What do flood-water contamination, mineable platinum deposits and the trigger for human life on Earth have in common? Answer: Marek Locmelis, Missouri S&T geosciences researcher.
Locmelis is an economic geologist with expertise in geochemistry, petrology, planetary evolution and analytical chemistry. His current research spans a variety of topics.
In a 2019 paper published in American Mineralogist, Locmelis examined if and how oxygen bound in minerals and magmas in the interiors of planets can affect the composition of oceans and atmospheres and contribute to whether a planet is habitable.

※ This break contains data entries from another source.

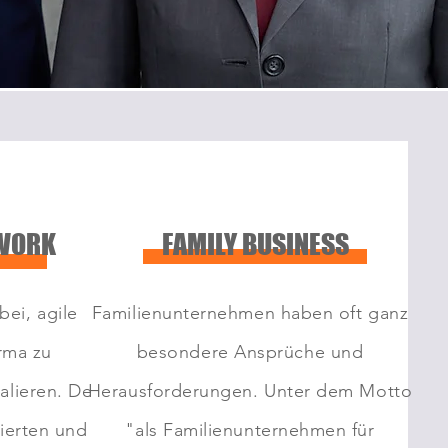
 WORK
FAMILY BUSINESS
bei, agile
Familienunternehmen haben oft ganz
rma zu
besondere Ansprüche und
alieren. Der
Herausforderungen. Unter dem Motto
sierten und
"als Familienunternehmen für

The work uncovered possible clues into the rise of oxygen-based life forms on our planet. Known as the Great Oxidation Event, changes to our planet some 2.4 billion years ago paved the way for the rise of all lifeforms that use oxygen to break down nutrients for energy.
“Without the Great Oxidation Event, there would be no plant and animal life on Earth or at least no life on Earth as we know it — including us,” says Locmelis, who also studies how metals and other contaminants are redistributed during catastrophic flood events, such as the 2019 floods along the Missouri and Mississippi Rivers.
Researchers know little about how these materials may affect public health and safety in rural and urban areas. But Locmelis leads a team, with funding from an NSF rapid response grant of almost $45,000, to identify floodwater contaminants, understand how they are transported and deposited, and determine any potential public health risks.
The team gathered samples of soils and water from floodplain and non-flooded areas around the Missouri and Mississippi rivers — upstream and downstream — near St. Louis to analyze the pH and metal composition and search for other organic materials that point to a loss or enrichment of nutrients.
They hope to help leaders in the region better understand how floods affect the soil and water and better recover from these increasingly common natural disasters.
Locmelis also studies supply chain resilience for critical minerals, such as cobalt and rare earth elements, as well as economically important metals such as nickel, copper and platinum — where they come from, how they are transported, and where they are most likely to be concentrated in mineable deposits.
That research led to a five-year, $550,000 Faculty Early Career Development (CAREER) award from the National Science Foundation.
“Most known world-class metal deposits formed relatively close to the Earth’s surface,” says Locmelis. “However, a recent decline in major discoveries suggests that most of the easily accessible, near-surface deposits have already been found. To guarantee a steady metal supply in the future, we must look at deeper levels in the Earth, which the CAREER award will help me to do.”